Challenge
In the forum thread about the OpenMP offload compile error, list every NVHPC release version number that is mentioned.

If I remove the condition if (gpu) on the offload loop or move class definition outside loop then code compiles fine.

Could you please take a look?

NOTE: OpenACC version compiles fine without any changes. So issue seems to be only with latest NVHPC releases (at least 22.3 & 22.5) and OpenMP offload.

1 Like

Thanks for the report Pramod. I was able to reproduce the regression here and have filed a problem report, TPR #32434. No idea what change in the front-end C++ compiler to cause this, but we’ll have engineering investigate.

-Mat

Thank you for confirming the issue, Mat!

I assume this also appears with the upcoming 22.9 release?

If there is any workaround engineering team
suggests then we will be certainly interested!

Yes, it’s still in 22.9 as well.

Do you need to replicate the case where the offload is conditional at execution?

I was thinking that you could use metadirectives with a user condition, but this triggers parse error when the functor is included. The syntax for the functor is similar to a metadirective so my guess is that somehow it parses incorrectly. Though I filed TPR#32437 and will let the compiler engineers determine the true cause.

My only other thought is to duplicate the loop in a if statement, putting the target teams pragma without the “if(gpu)” in the true condition section. Not ideal, but hopefully a short-term work around.

FYI, here’s what the code would look like using a metadirective (assuming the functor line didn’t cause an error):

#pragma omp metadirective \
        when( user={condition(gpu)}: target teams distribute parallel for)  \
        default( parallel for )
    for (int id = start; id < end; id++) {
        struct functor {
            cacum_Instance* inst;
#ifndef ERROR
            functor(cacum_Instance* inst) : inst{inst} {}
#endif
        };
        inst->cai[id] += 1.0;
    }
}

Do you need to replicate the case where the offload is conditional at execution?

I would yes because we would like to use same binary for CPU or GPU execution. Of course we could build separate modules / binaries but we have been trying to have single binary. This helps binary distributions.

My only other thought is to duplicate the loop in a if statement, putting the target teams pragma without the “if(gpu)” in the true condition section. Not ideal, but hopefully a short-term work around.

Ok, thanks! Most likely will try this as temporary alternative.

FYI, here’s what the code would look like using a metadirective (assuming the functor line didn’t cause an error):

Haven’t used metadirective until now. Thanks for the example!

Dear @MatColgrove,

We still see this issue in the latest v22.11 release. Internally (in TPR#32437) is there any feedback/plan to fix this “soonish”? (Currently we are stuck with 22.3)

It’s true that we have discussed the workarounds but implementing such workaround is non-trivial in our DSL to C++ code generation pipeline. And hence the question.

Thank you!

There’s two reports here. TPR #32434 is assigned to an engineer but looks to be lower on his priority list. I’ve pinged him for status.

Entries provided
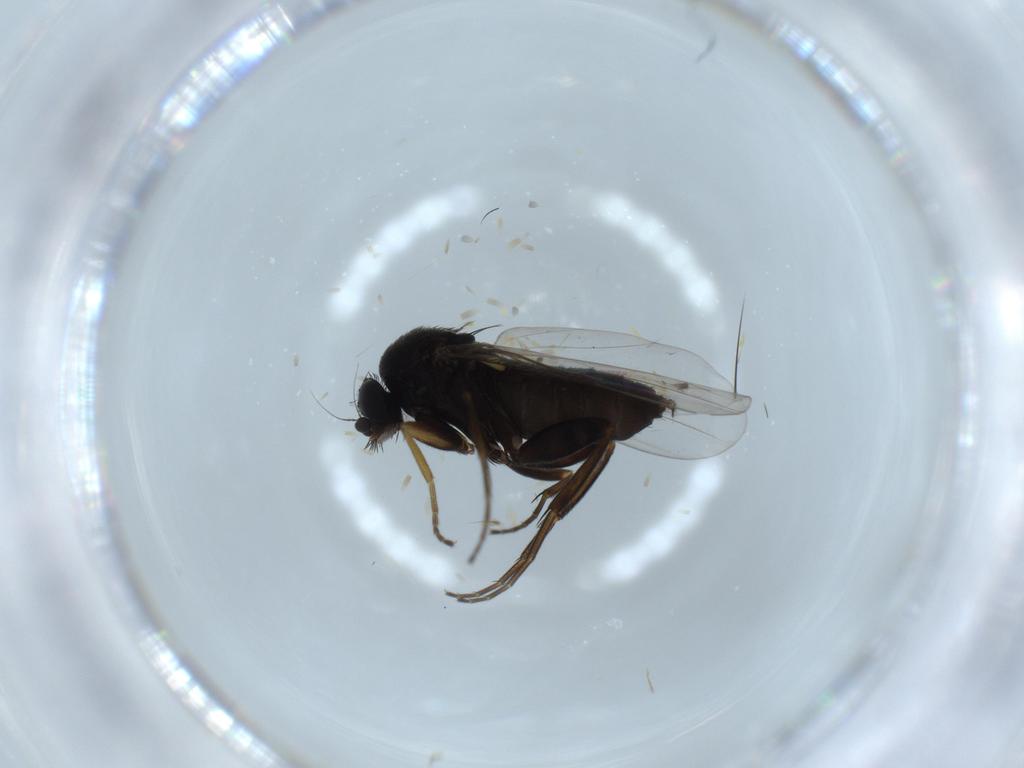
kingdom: Animalia
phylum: Arthropoda
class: Insecta
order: Diptera
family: Phoridae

Written answer
22.3, 22.5, 22.9, 22.11